De tentoonstelling in Groningen van Folkert de Jong, samengesteld door Sue-an van der Zijpp en Mark Wilson toont een overzicht van de beeldhouwkunst van Folkert de Jong van 2001 tot nu toe.
Kees van Twist, directeur van het Groninger Museum, noemt het werk ‘een slag in het gezicht’. Daarmee doelt hij op ‘het rauwe absurdisme van de groteske beeldengroep’ The Iceman Cometh waarmee De Jong in 2001 zijn entree maakte, zowel in Amsterdam als in Groningen. Over die rauwheid, De Jongs zogenaamde verknochtheid aan oorlogstaferelen en de zwarte kant van de menselijke ziel, is inmiddels al heel wat geschreven. Dat is niet zo vreemd, omdat in veel van zijn eerdere werken nogal wat gemutileerde figuren opdoemen, die er uit zien als meervoudig gehandicapte oorlogsveteranen, maar ook omdat het begin van zijn nu bekende carrière wordt getekend door een aantal elkaar opvolgende schokkende beeldengroepen: De Ilemauzar, The Iceman Cometh, Meet me and Mister Beefy en de deelname aan de Prix de Rome 2003 (nu getiteld Life’s Illusions) die hij niet heeft gewonnen, maar waarbij zijn deelname werd gehonoreerd met een basisprijs. Op dat moment was er nog niet echt sprake van de huidige titel Life’s Illusions voor het werk. Ik besprak de uitspraak van de toenmalige jury van de Prix in mijn lezing bij de opening van het Sculptuurinstituut in Scheveningen, onder de titel Taal – The Iceman Cometh – en de Prix de Rome beeldhouwen 2003.

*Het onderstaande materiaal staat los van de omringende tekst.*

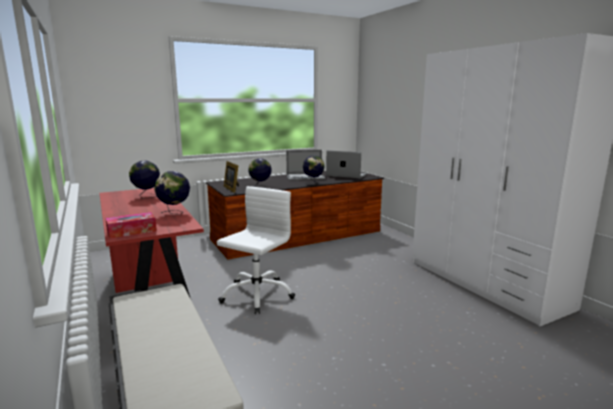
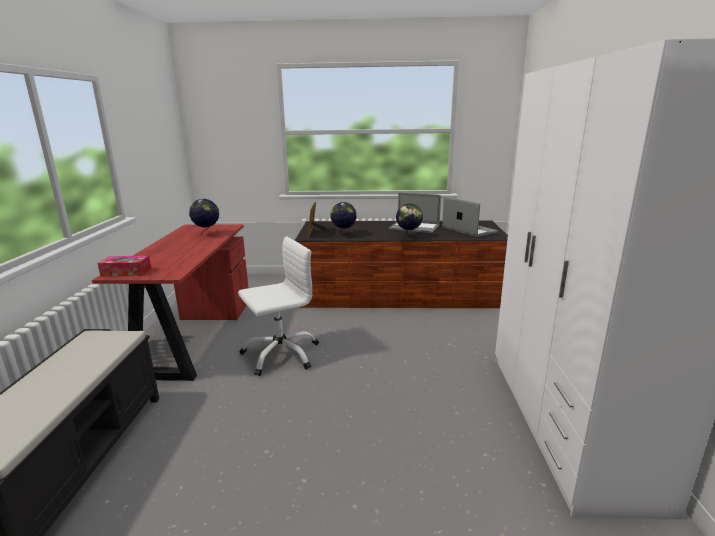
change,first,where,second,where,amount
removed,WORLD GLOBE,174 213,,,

'De verhouding tussen beeldhouwkunst en theater, schilderkunst, fotografie, film en televisie is niet scherp te definiëren’ zei ik toen, en: ‘allen hebben te maken met zowel beeld als taal. Soms wordt de taal een vertelling, en betrekt tijd en handeling in het verloop. Dat is het duidelijkst bij theater, film en televisie. Soms stolt een beeld uit een opeenvolging van vertellingen, en dan zien we een foto of een schilderij. En soms wordt het gestolde moment ruimtelijk verbeeld, dan praten we over sculptuur. Waar voorheen beeldhouwkunst voorwerpen maakte om naar te kijken, plaatst sculptuur nu voorwerpen om naar te kijken in ruimtes om te ervaren. Zodoende rekt ze de tijd op van ons beleven: we raken betrokken in het gestolde moment, in de stilgezette verbeelding. Op het moment dat we de televisie uit willen zetten worden we in het beeldscherm binnengezogen, en maken opeens deel uit van een wereld waar we vroeger alleen maar naar konden kijken.'
Die wereld, zo blijkt nu in Groningen, haalt De Jong vooral uit het verleden. Zijn inspiratie ontleent hij aan de Vaderlandse en de Amerikaanse geschiedenis. We zien een VOC schip tegenover een beeldengroep van maar liefst vijf keer Abraham Lincoln met als titel Infinite Silence 2009 – The Way Things Are and How They Became Things in de onrustige, onordelijke tentoonstellingsverdieping van Coop Himmelb(l)au. Daar vinden we ook een paar beelden uit de groep Les Saltimbanques uit 2007, waaronder het indrukwekkende beeld ‘Balance Act ‘Laura’.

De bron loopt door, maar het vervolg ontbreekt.